# Request:
Pictures aside, copy every record word for word.

# Recorded data:
****************

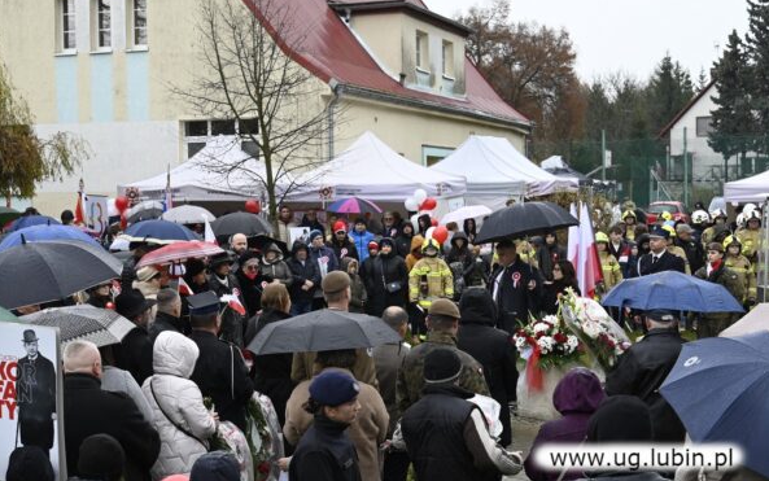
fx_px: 1384
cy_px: 244
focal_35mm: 66
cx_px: 385
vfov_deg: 19.7
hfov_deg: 31.1
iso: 200
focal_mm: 43
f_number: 4.5
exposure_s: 1/250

****************

# Exercise answer:
fx_px: 1384
cy_px: 244
focal_35mm: 66
cx_px: 385
vfov_deg: 19.7
hfov_deg: 31.1
iso: 200
focal_mm: 43
f_number: 4.5
exposure_s: 1/250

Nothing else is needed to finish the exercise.